- **WHAT YOU HAVE TO DO**:
Run through the records and show each line that includes the string "filter".

- **DATA SECTION**:
- - - - - - -

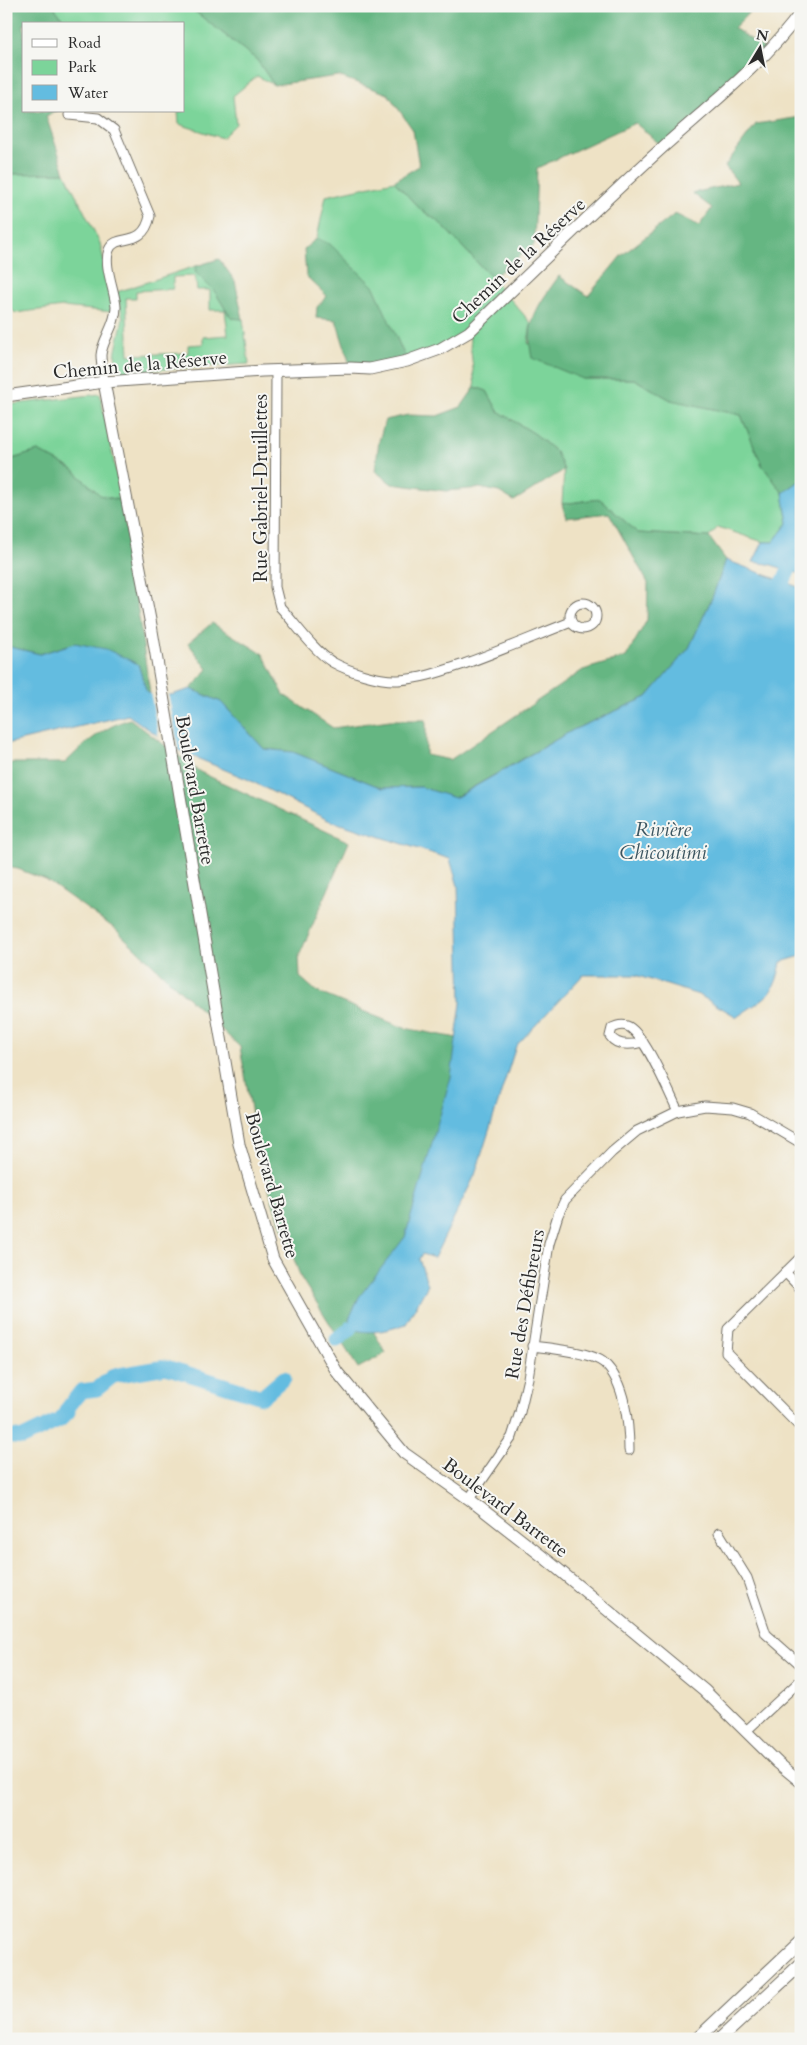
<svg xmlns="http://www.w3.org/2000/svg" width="807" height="2045" font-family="Cardo,serif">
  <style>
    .green { fill: #7cd49a; stroke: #548062; fill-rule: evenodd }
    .forest { fill: #65b682; stroke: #487056 }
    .water { fill: #63bce0; stroke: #477486 }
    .pier { fill: #eee2c5 }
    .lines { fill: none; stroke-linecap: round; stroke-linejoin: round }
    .river { stroke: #63bce0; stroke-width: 15 }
    .minor-casing { stroke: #6f6b61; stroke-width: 11 }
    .tertiary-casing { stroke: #6f6b61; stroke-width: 13 }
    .secondary-casing { stroke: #6f6b61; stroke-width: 14 }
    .minor { stroke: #fff; stroke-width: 9 }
    .tertiary { stroke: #fff; stroke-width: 11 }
    .secondary { stroke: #fff; stroke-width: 12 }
    .labels { text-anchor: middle; stroke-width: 4; stroke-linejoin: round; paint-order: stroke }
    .street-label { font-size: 19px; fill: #2b2b2b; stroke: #f6f6f2 }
    .water-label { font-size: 20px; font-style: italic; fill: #3c5661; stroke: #f6f6f2 }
  </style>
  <rect width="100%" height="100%" fill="#f6f6f2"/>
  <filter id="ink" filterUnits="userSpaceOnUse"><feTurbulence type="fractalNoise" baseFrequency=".02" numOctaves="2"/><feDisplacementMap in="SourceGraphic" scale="10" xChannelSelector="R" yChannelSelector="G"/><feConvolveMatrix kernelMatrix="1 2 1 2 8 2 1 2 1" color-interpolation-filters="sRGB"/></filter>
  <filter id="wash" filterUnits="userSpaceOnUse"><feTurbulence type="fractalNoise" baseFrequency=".0096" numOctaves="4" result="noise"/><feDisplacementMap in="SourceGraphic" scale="20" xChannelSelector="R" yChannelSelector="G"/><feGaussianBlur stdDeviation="1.12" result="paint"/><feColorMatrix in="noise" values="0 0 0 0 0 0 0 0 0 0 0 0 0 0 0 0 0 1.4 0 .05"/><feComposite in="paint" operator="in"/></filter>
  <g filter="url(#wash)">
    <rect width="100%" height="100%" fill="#eee2c5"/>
    <path class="green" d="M53 6H188L257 60 274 85 257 76 233 96 236 124 222 138 179 124 178 111H184V24H67Z
      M65 173 100 243 111 294 112 312 63 307 15 313 6 302V174Z
      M394 181 420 209 439 222 492 278 531 323 528 343 583 379H634L671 400 741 415 762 465 783 493 788 523 773 542H763L718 527 709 537 638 533 600 499 562 504 564 470 556 452 535 434 498 411 487 391 475 387 469 333 407 361 317 238 326 196Z
      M196 266 195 272 215 292 231 318 243 319 249 364 122 372 118 369 115 355 123 318 117 292ZM195 276 197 290H210V310H225L228 335 203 337V344L188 345V353L129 355 126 298H136V291L173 289V277Z
      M100 394 122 501 100 495 72 469 38 451 6 461V405Z"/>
    <path class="forest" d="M6 6H53L67 24H24V111H56L46 116 65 173 6 174Z
      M188 6H755L734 28 768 51 663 147 635 123 537 168 534 245 492 278 439 222 420 209 394 181 419 166 413 130 388 94 338 76 274 85 257 60Z
      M801 117V480L783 493 762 465 741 415 671 400 634 379H583L532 358C524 322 539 304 559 276L588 296 621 256 675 214 699 226 712 208 692 193 738 183 725 166 756 124Z
      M317 238 331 245 374 287 407 361 351 368 336 320 316 318 317 307 327 296 306 276 304 249Z
      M219 259 235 281 243 319 231 318 215 292 195 272 196 266Z
      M475 387 487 391 498 411 535 434 556 452 564 470 514 501 499 492 480 488 446 491 392 484 375 471 379 441 385 420 408 415 437 416 461 407Z
      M38 451 72 469 100 495 122 501 150 693H147L138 664 75 643 40 654 6 646V461Z
      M600 499 638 533 709 537 726 560 712 598 689 648 647 697 573 730 454 798 421 787 382 788 293 752 264 749 221 702 191 689 208 669 188 643 212 623 263 654 284 695 333 728 390 720H426V755L450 760 583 670 626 657 647 620 648 583 609 513 566 518 562 504Z
      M130 719 200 772 349 842 299 956 300 977 317 992 404 1028 457 1038 451 1083 405 1239 356 1302 386 1353 358 1368 301 1278 272 1200 254 1126 240 1047 114 928 46 880 18 869 6 867V763H65C84 744 103 727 130 719Z"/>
    <path class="water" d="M801 480V574L768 564 753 562 763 542H773L788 523 783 493Z
      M726 560 801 588V956L781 962C775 997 765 997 737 1017L699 995 635 975H583L516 1046 475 1175 434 1258 422 1254 419 1259 428 1285 406 1324C389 1330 368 1336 351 1328L349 1319 359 1297 405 1237 451 1077 461 1003 458 886 450 859 328 820 247 779 180 751 128 715 6 744V646L40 654 75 643 106 649 138 664 147 693 171 695 191 689 221 702 264 749 293 752 382 788 421 787 455 798 573 730 647 697 689 648 712 598Z"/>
    <path class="pier" d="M150 690 168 692 179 752 159 739Z"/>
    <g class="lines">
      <path class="river" d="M775 600 801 543
        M337 1340 351 1328
        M6 1436 23 1438 60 1420 68 1412 67 1409 81 1391 97 1389 113 1376 166 1367 262 1397 284 1378"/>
    </g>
  </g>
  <g filter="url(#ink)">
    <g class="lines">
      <g class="minor-casing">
        <path id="minor" d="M69 115 98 118 114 130 150 216C143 250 116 232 109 250 103 265 115 291 116 307 116 325 102 340 101 355 101 363 103 373 104 382
          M276 371 275 587 280 607C295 623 313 650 332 662 348 671 379 681 398 680 421 679 443 671 464 664 500 651 535 636 571 622
          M570 616a13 13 0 1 1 26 0a13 13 0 1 1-26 0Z
          M643 1042C632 1045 617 1047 610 1036L612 1028C617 1026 621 1024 627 1026 644 1032 669 1093 678 1111
          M801 1257 728 1329 726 1352 801 1428
          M785 1272 801 1289
          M532 1346C548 1348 592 1352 604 1363 625 1382 629 1424 629 1450
          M469 1499 512 1437 520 1412 528 1378 549 1244 558 1215 565 1200 612 1152 637 1131 678 1111 705 1106 733 1108 750 1113 801 1143
          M719 1533 747 1578 766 1634 801 1665
          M746 1731 801 1680"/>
      </g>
      <g class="tertiary-casing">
        <path id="tertiary" d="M104 382 151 625 239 1144 273 1259 337 1372 404 1453 469 1499 547 1560 704 1690 778 1763 801 1782
          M6 396 104 382 262 371 351 368 370 369 407 361 440 349 469 332C533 270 597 207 663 147 711 104 763 64 801 12"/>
      </g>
      <g class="secondary-casing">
        <path id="secondary" d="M697 2039 801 1941
          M720 2039 801 1964"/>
      </g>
      <use href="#minor" class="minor"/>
      <use href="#tertiary" class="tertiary"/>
      <use href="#secondary" class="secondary"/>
    </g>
  </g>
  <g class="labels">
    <g class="street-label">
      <text transform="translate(518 260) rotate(-43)" y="7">Chemin de la Réserve</text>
      <text transform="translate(140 364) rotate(-5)" y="7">Chemin de la Réserve</text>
      <text transform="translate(260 488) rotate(-90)" y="7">Rue Gabriel-Druillettes</text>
      <text transform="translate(196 790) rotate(80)" y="7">Boulevard Barrette</text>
      <text transform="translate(273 1185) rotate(74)" y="7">Boulevard Barrette</text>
      <text transform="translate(524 1304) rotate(-80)" y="7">Rue des Défibreurs</text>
      <text transform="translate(506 1507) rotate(37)" y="7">Boulevard Barrette</text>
    </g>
    <g class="water-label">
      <text x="663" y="836">Rivière<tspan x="663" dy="23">Chicoutimi</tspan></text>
    </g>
  </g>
  <rect width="807" height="2045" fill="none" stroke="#f6f6f2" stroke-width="25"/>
  <rect x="22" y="22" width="162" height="90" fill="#f6f6f2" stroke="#a5a5a2"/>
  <rect x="32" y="39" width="25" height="8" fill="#ffffff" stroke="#a5a5a2"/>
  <text x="68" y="48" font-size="15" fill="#2b2b2b">Road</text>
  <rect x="32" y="60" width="25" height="15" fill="#7cd49a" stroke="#a5a5a2"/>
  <text x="68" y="72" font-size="15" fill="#2b2b2b">Park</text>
  <rect x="32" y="85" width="25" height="15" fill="#63bce0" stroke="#a5a5a2"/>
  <text x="68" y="98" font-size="15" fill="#2b2b2b">Water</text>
  <g transform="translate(760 48) rotate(10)" stroke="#f6f6f2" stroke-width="4" paint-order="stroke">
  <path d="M0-4L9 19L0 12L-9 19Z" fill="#2b2b2b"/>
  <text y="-8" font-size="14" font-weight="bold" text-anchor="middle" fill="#2b2b2b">N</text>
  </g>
</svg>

- - - - - - -

- **OUTPUT BELOW**:
  <filter id="ink" filterUnits="userSpaceOnUse"><feTurbulence type="fractalNoise" baseFrequency=".02" numOctaves="2"/><feDisplacementMap in="SourceGraphic" scale="10" xChannelSelector="R" yChannelSelector="G"/><feConvolveMatrix kernelMatrix="1 2 1 2 8 2 1 2 1" color-interpolation-filters="sRGB"/></filter>
  <filter id="wash" filterUnits="userSpaceOnUse"><feTurbulence type="fractalNoise" baseFrequency=".0096" numOctaves="4" result="noise"/><feDisplacementMap in="SourceGraphic" scale="20" xChannelSelector="R" yChannelSelector="G"/><feGaussianBlur stdDeviation="1.12" result="paint"/><feColorMatrix in="noise" values="0 0 0 0 0 0 0 0 0 0 0 0 0 0 0 0 0 1.4 0 .05"/><feComposite in="paint" operator="in"/></filter>
  <g filter="url(#wash)">
  <g filter="url(#ink)">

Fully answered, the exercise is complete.